Former Army medics, 1st Lt. Robert Farmer and 1st Lt. Megan Smith earned their diplomas and joined the ranks of Army physician assistants. Physician assistants serve as the primary medical provider to Soldiers in battalion and division level units and are responsible for unit medical readiness and training medics. They can also provide garrison healthcare to Soldiers, family members, and other eligible beneficiaries.
The Army trains about 150 Soldiers annually through IPAP, providing Soldiers an all-expense-paid path to a commission and a career in the medical field as a physician assistant.
“IPAP is (among) the best programs in the country so I don’t think any Soldier who wants to do it should waste their time waiting to get out of the Army to start (school). If you want to become a (physician assistant), the Army pays for everything and trains you better than any civilian program. I would definitely take advantage of what the Army has to offer,” said graduate Smith, who first learned about the program in 2009 while serving as a flight medic with the now deactivated 159th Combat Aviation Brigade, 101st Airborne Division.
“Being a medic, I found that I wanted to learn more and get more education to be able to help my patients. I was fortunate to work with a good physician assistant who sat me down and asked me about my goals for the future. She told me about this program, and said she thought I’d be a good candidate and helped set me down this path,” said Smith.
The IPAP offers well qualified officers, warrant officers, and enlisted Soldiers the opportunity to become a physician assistant through its two-phase program.
During Phase 1, students learn the basic medical sciences and clinical medicine courses during a 16-month program at Fort Sam Houston, Texas.

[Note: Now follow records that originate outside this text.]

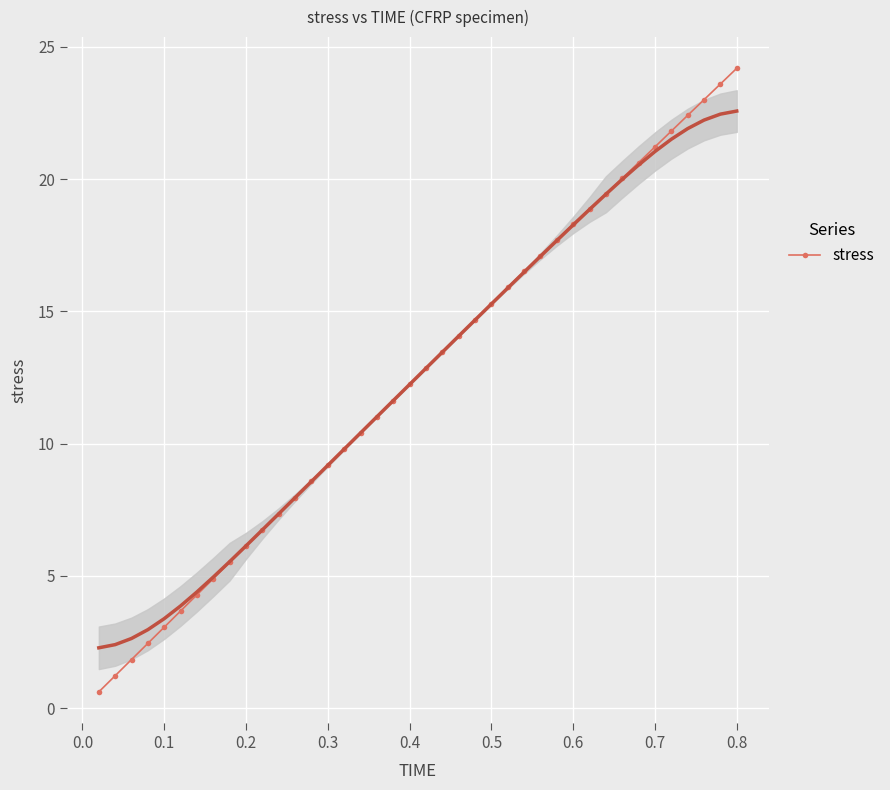

What is the highest value of the stress series?

24.2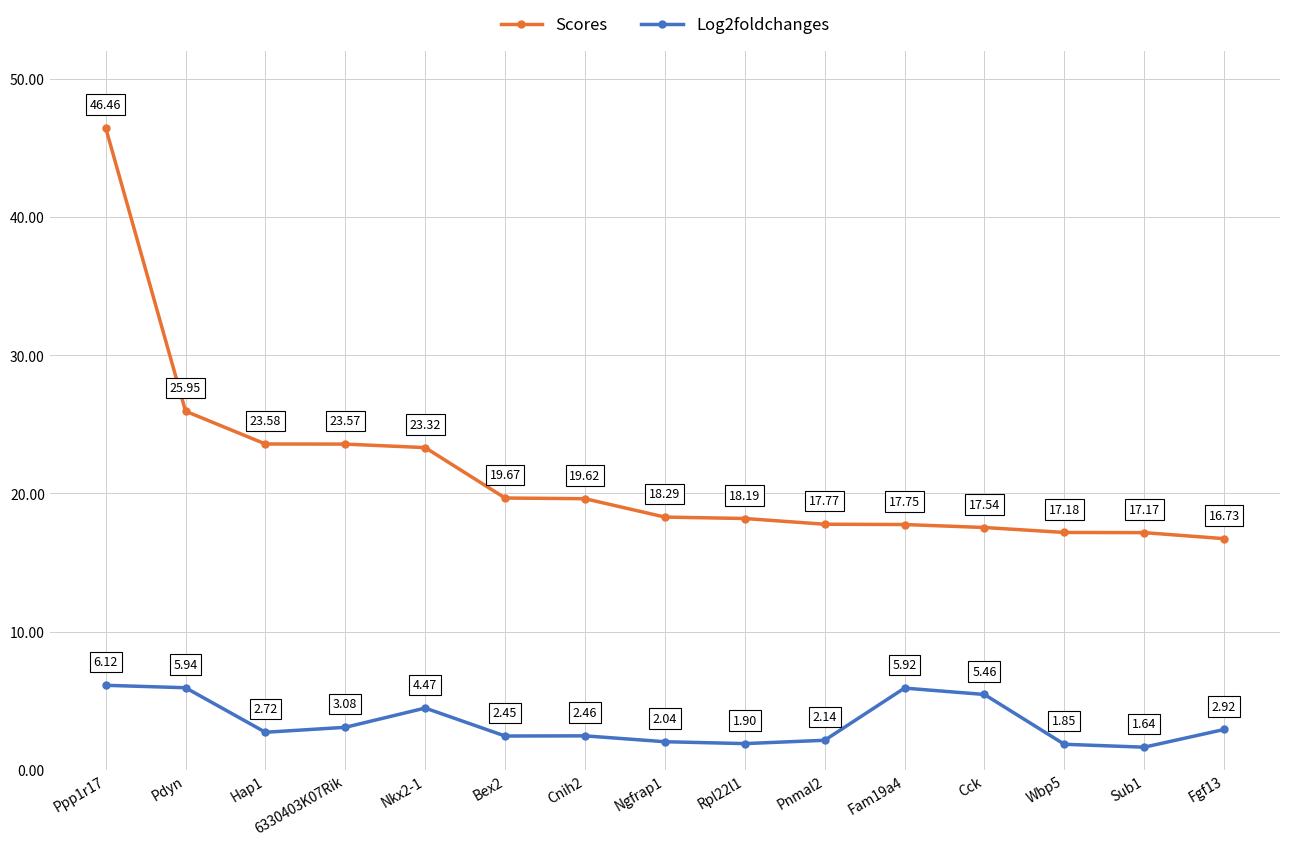

At Ppp1r17, list the series in order from smallest to largest.

Log2foldchanges, Scores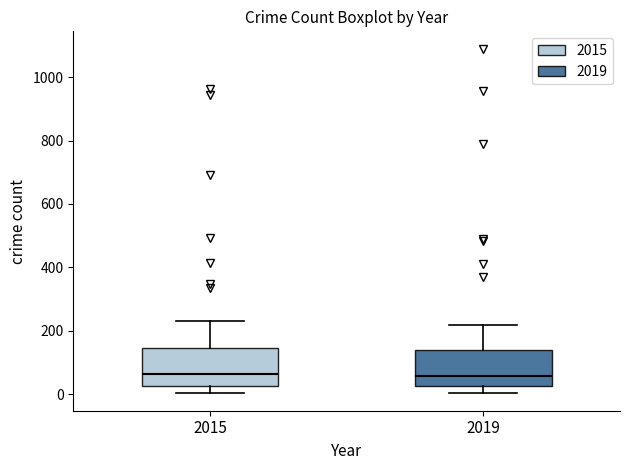

Reading left to right, transcribe this box plot: for each box, give where its median line is, the range the box spans, and where its two whiskers end, as read against the y-axis. The values are not printed on the chart, so give them approximately, as read against the axis.

2015: median 60, box 20 to 140, whiskers 0 to 240
2019: median 60, box 20 to 140, whiskers 0 to 220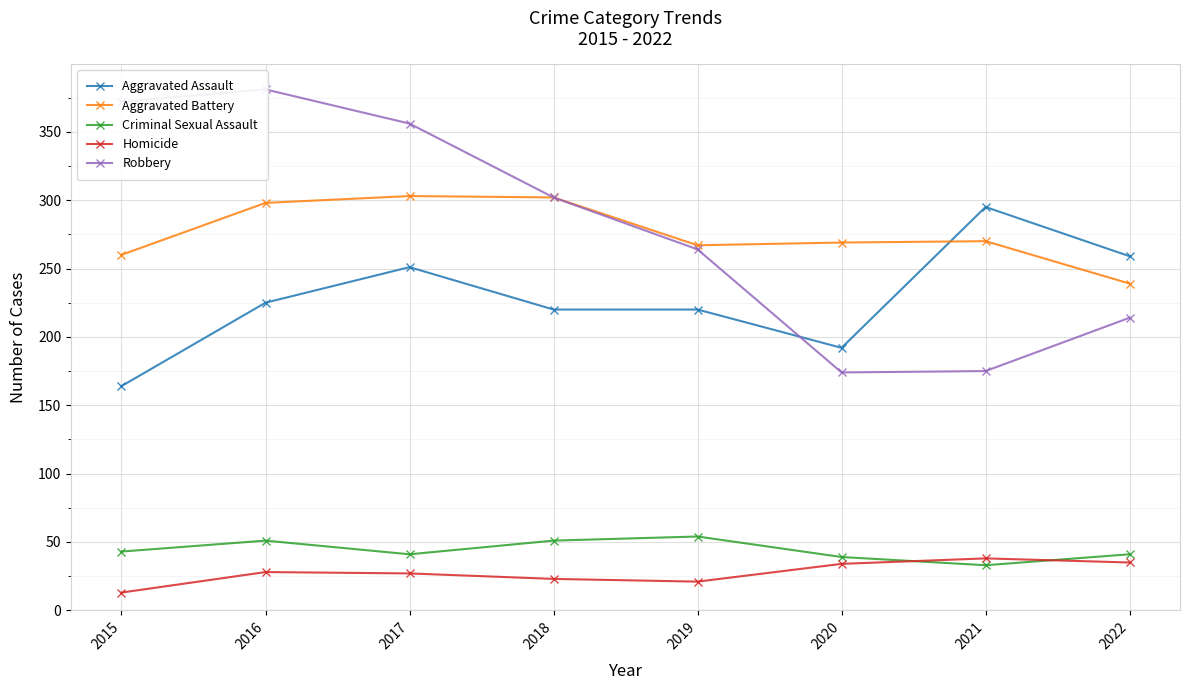

What is the smallest value displayed?

13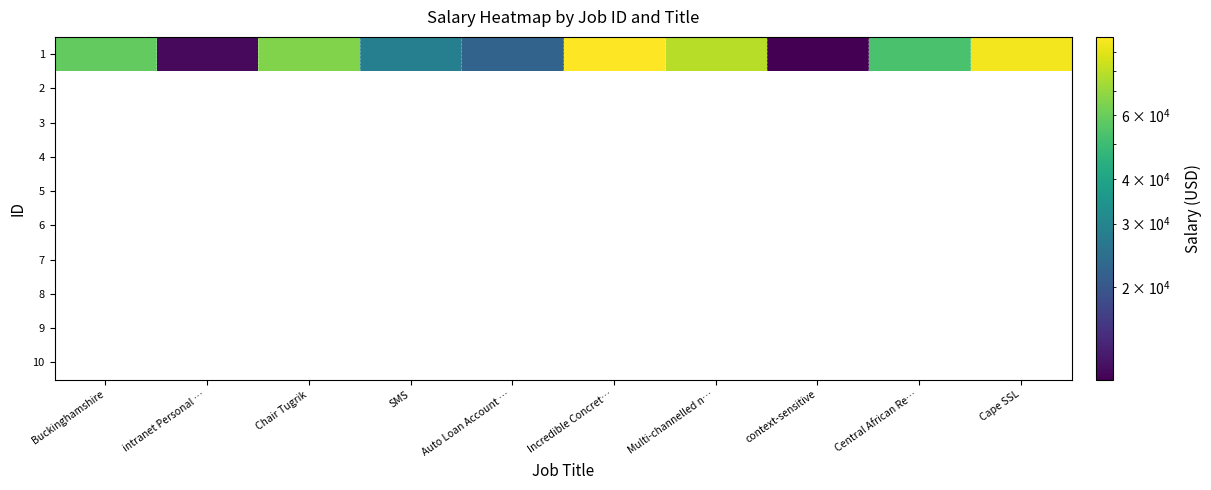

What is the maximum value shown in the chart?

99227.0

Phase 2 training lasts approximately 13 months and consists of supervised clinical rotations where students rotate through about 20 primary care settings and specialty services, like dermatology, internal medicine, and behavioral health in order to gain knowledge and experience.
Phase 2 training is offered at Blanchfield and 14 other Army medical treatment facilities. Blanchfield has about 18 students at any given time going through the Phase 2 training pipeline.
“Of the 180 schools in the country for physician assistants, IPAP consistently ranks in the top ten percent. The benefit of training our own physician assistants is that we get providers who are intimately familiar with military life. They know what our Soldiers lives are like in the Army, what (Soldiers) are asked to do, and what (military) families are experiencing. They are getting trained by people in the military who have deployed. So, IPAP students are getting a much more in-depth training for what the needs are in the military,” said Lt. Col. David Mendoza, medical director for Blanchfield’s Phase 2 IPAP site.
Soldiers interested in applying for IPAP must have completed a minimum of 60 semester hours of college courses with an emphasis in science course work, Scholastic Aptitude Test, Basic Life Support (with current card) and a service unique applicant package. Graduates will earn a master’s degree and receive a commission as a first lieutenant in the Army Medical Specialist Corps.